Spark Scala Cheat Sheet

Scala configuration:

Spark Scala Documentation
Scala Cheatsheet
Spark Rdd Cheat Sheet Scala
Spark Sql Scala Cheat Sheet
Scala Spark Sql
Spark Scala Version
Spark Scala Cheat Sheet Pdf

To make sure scala is installed

Scala configuration: To make sure scala is installed $ scala -version Installation destination $ cd downloads Download zip file of spark $ tar xvf spark-2.3.0-bin-hadoop2.7.tgz Sourcing the. Although there are a lot of resources on using Spark with Scala, I couldn’t find a halfway decent cheat sheet except for the one here on Datacamp, but I thought it needs an update and needs to be just a bit more extensive than a one-pager. First off, a decent introduction on how Spark works —.

$ scala -version

Installation destination

$ cd downloads

Download zip file of spark

$ tar xvf spark-2.3.0-bin-hadoop2.7.tgz

Sourcing the ~/.bashrc file

$ open ~/.bashrc

In .bashrc file, write this

$ source~/.bashrc

Run scala

$ spark-shell

Scala cheat sheet:

https://www.tutorialspoint.com/scala/scala_basic_syntax.htm #best

Scala Example:

To save the Scala codes in sublime text with file name test_2.scala

To compile the program

$ scalac test_2.scala

To run the program

$ scala test_2.scala

Spark configuration:

$ conda install spark

Scala ide code sample (load dataframe):

scala> val sqlContext = new org.apache.spark.sql.SQLContext(sc)

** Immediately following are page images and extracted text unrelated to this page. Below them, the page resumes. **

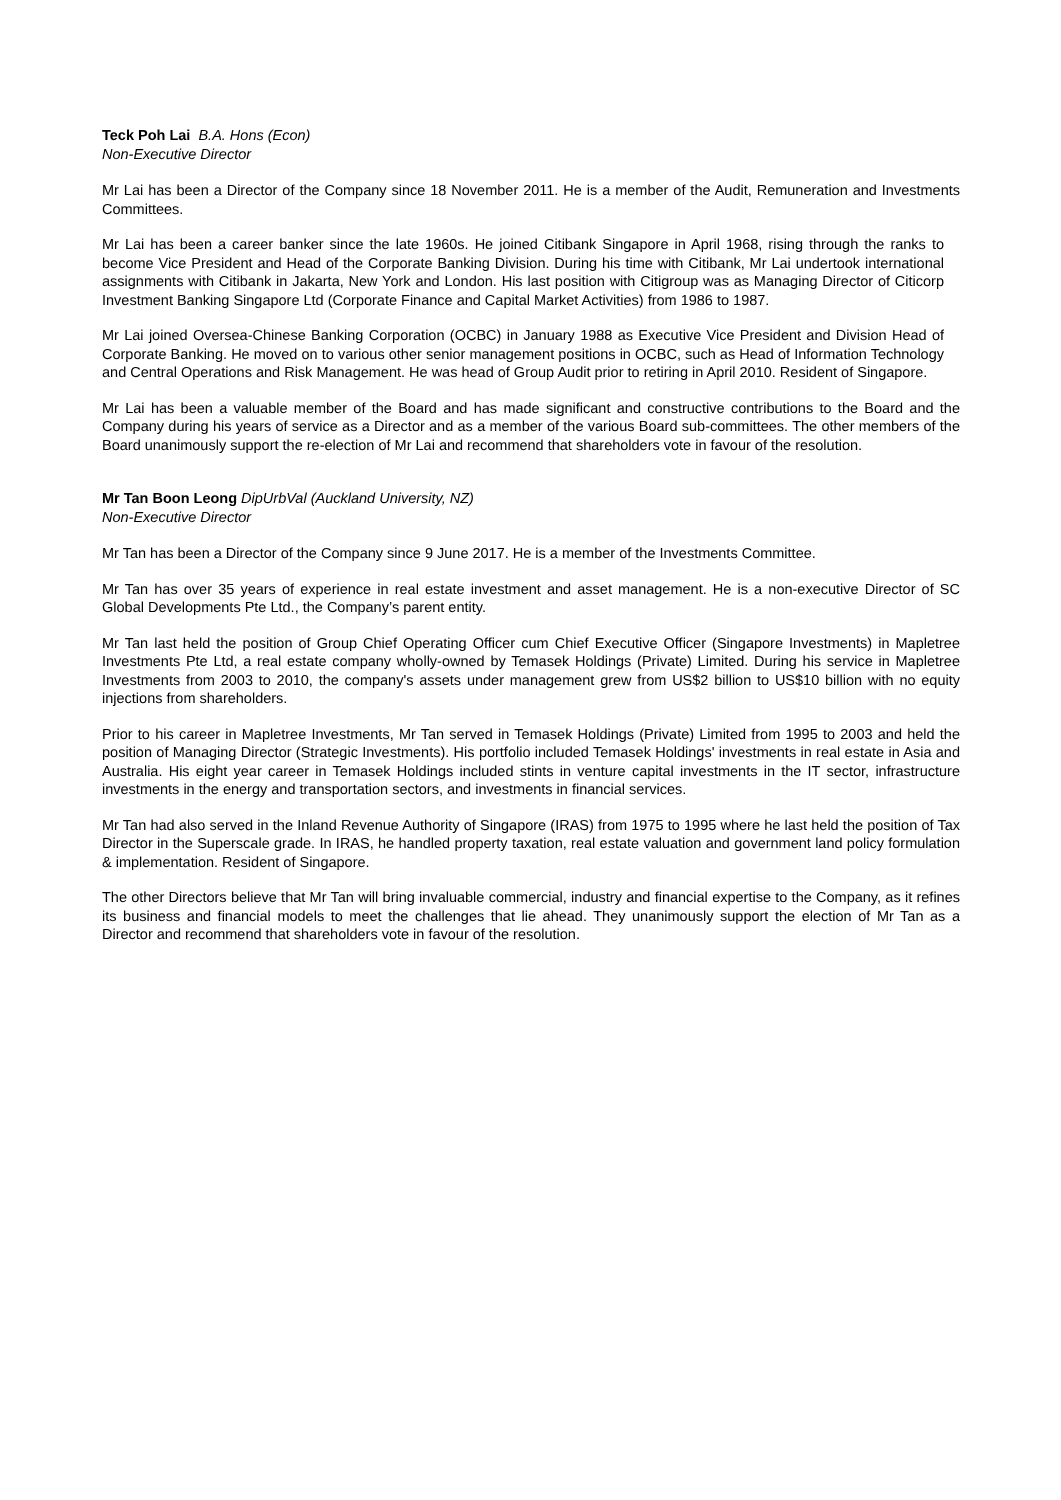Teck Poh Lai B.A. Hons (Econ)
Non-Executive Director
Mr Lai has been a Director of the Company since 18 November 2011. He is a member of the Audit, Remuneration and Investments Committees.
Mr Lai has been a career banker since the late 1960s. He joined Citibank Singapore in April 1968, rising through the ranks to become Vice President and Head of the Corporate Banking Division. During his time with Citibank, Mr Lai undertook international assignments with Citibank in Jakarta, New York and London. His last position with Citigroup was as Managing Director of Citicorp Investment Banking Singapore Ltd (Corporate Finance and Capital Market Activities) from 1986 to 1987.
Mr Lai joined Oversea-Chinese Banking Corporation (OCBC) in January 1988 as Executive Vice President and Division Head of Corporate Banking. He moved on to various other senior management positions in OCBC, such as Head of Information Technology and Central Operations and Risk Management. He was head of Group Audit prior to retiring in April 2010. Resident of Singapore.
Mr Lai has been a valuable member of the Board and has made significant and constructive contributions to the Board and the Company during his years of service as a Director and as a member of the various Board sub-committees. The other members of the Board unanimously support the re-election of Mr Lai and recommend that shareholders vote in favour of the resolution.
Mr Tan Boon Leong DipUrbVal (Auckland University, NZ)
Non-Executive Director
Mr Tan has been a Director of the Company since 9 June 2017. He is a member of the Investments Committee.
Mr Tan has over 35 years of experience in real estate investment and asset management. He is a non-executive Director of SC Global Developments Pte Ltd., the Company’s parent entity.
Mr Tan last held the position of Group Chief Operating Officer cum Chief Executive Officer (Singapore Investments) in Mapletree Investments Pte Ltd, a real estate company wholly-owned by Temasek Holdings (Private) Limited. During his service in Mapletree Investments from 2003 to 2010, the company's assets under management grew from US$2 billion to US$10 billion with no equity injections from shareholders.
Prior to his career in Mapletree Investments, Mr Tan served in Temasek Holdings (Private) Limited from 1995 to 2003 and held the position of Managing Director (Strategic Investments). His portfolio included Temasek Holdings' investments in real estate in Asia and Australia. His eight year career in Temasek Holdings included stints in venture capital investments in the IT sector, infrastructure investments in the energy and transportation sectors, and investments in financial services.
Mr Tan had also served in the Inland Revenue Authority of Singapore (IRAS) from 1975 to 1995 where he last held the position of Tax Director in the Superscale grade. In IRAS, he handled property taxation, real estate valuation and government land policy formulation & implementation. Resident of Singapore.
The other Directors believe that Mr Tan will bring invaluable commercial, industry and financial expertise to the Company, as it refines its business and financial models to meet the challenges that lie ahead. They unanimously support the election of Mr Tan as a Director and recommend that shareholders vote in favour of the resolution.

scala> import sqlContext.sql

scala> val df = sqlContext.read.format(“com.databricks.spark.csv”).option(“header”, “true”).option(“inferSchema”, “true”).load(“taxi+_zone_lookup.csv”)

scala> df.columns

scala> df.count()

scala> df.printSchema()

scala> df.show(2)

scala> df.select(“Zone”).show(10)

scala> df.filter(df(“LocationID”) <= 11).select(“LocationID”).show(10)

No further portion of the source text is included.